Task material
━━━━
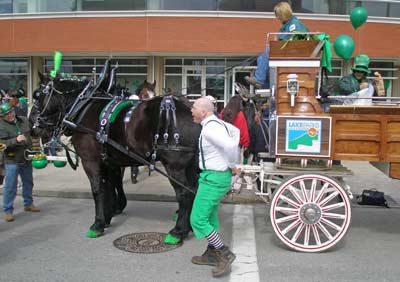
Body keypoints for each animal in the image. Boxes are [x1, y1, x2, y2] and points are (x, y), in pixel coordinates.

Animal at [30, 74, 200, 243]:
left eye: (38, 95)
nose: (32, 126)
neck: (83, 107)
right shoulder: (109, 161)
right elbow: (109, 186)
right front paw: (108, 215)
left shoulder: (90, 161)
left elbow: (98, 190)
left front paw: (98, 224)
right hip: (190, 164)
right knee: (194, 189)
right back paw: (189, 226)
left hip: (174, 165)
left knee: (185, 193)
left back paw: (178, 231)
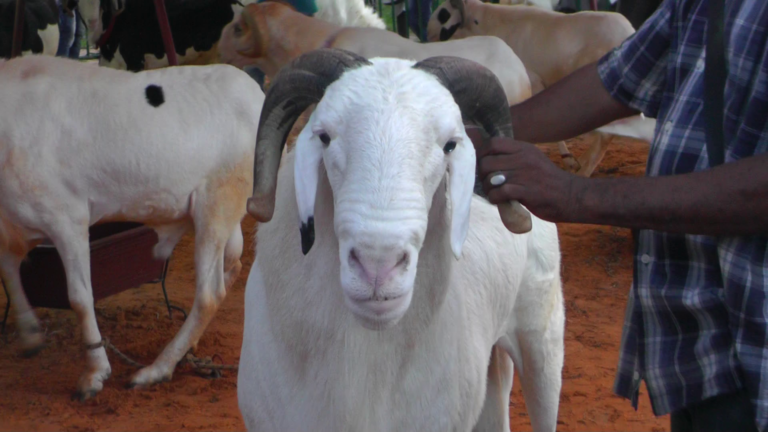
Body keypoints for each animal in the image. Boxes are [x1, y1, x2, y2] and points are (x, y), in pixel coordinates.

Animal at [0, 55, 264, 400]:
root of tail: (254, 89)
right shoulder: (15, 225)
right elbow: (9, 273)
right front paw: (30, 335)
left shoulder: (67, 218)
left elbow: (80, 298)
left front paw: (95, 373)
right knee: (233, 266)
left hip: (216, 207)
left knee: (209, 294)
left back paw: (157, 369)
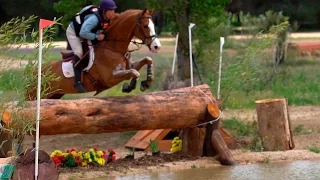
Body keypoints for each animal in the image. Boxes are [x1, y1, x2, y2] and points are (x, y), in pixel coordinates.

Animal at [23, 8, 161, 101]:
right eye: (145, 26)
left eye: (153, 25)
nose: (156, 47)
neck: (113, 48)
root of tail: (32, 72)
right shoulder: (110, 79)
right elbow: (134, 72)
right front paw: (130, 86)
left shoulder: (127, 67)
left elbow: (147, 60)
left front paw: (147, 82)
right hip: (33, 96)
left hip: (54, 95)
━━━━
Task goal
Only the lines from the beginning of the records through the line bearing "left back paw: (157, 369)" belong in the answer, copied word for word with pictures left out.

Expected answer
Body keypoints for each animal in the image. Boxes are [x1, y1, x2, y2] and points are (x, y), in pixel coordinates.

Animal at [30, 74, 200, 243]:
left eye: (38, 95)
nose: (32, 126)
neck: (83, 107)
right shoulder: (109, 161)
right elbow: (109, 186)
right front paw: (108, 215)
left shoulder: (90, 161)
left elbow: (98, 190)
left front paw: (98, 224)
right hip: (190, 164)
right knee: (194, 189)
right back paw: (189, 226)
left hip: (174, 165)
left knee: (185, 193)
left back paw: (178, 231)
Body keypoints for each animal in the image. Boxes are [x1, y1, x2, y2] and points are (x, y), in pixel coordinates.

Animal at [0, 55, 264, 400]:
root of tail: (254, 89)
right shoulder: (15, 225)
right elbow: (9, 273)
right front paw: (30, 335)
left shoulder: (67, 218)
left elbow: (80, 298)
left front paw: (95, 373)
right knee: (233, 266)
left hip: (216, 207)
left knee: (209, 294)
left back paw: (157, 369)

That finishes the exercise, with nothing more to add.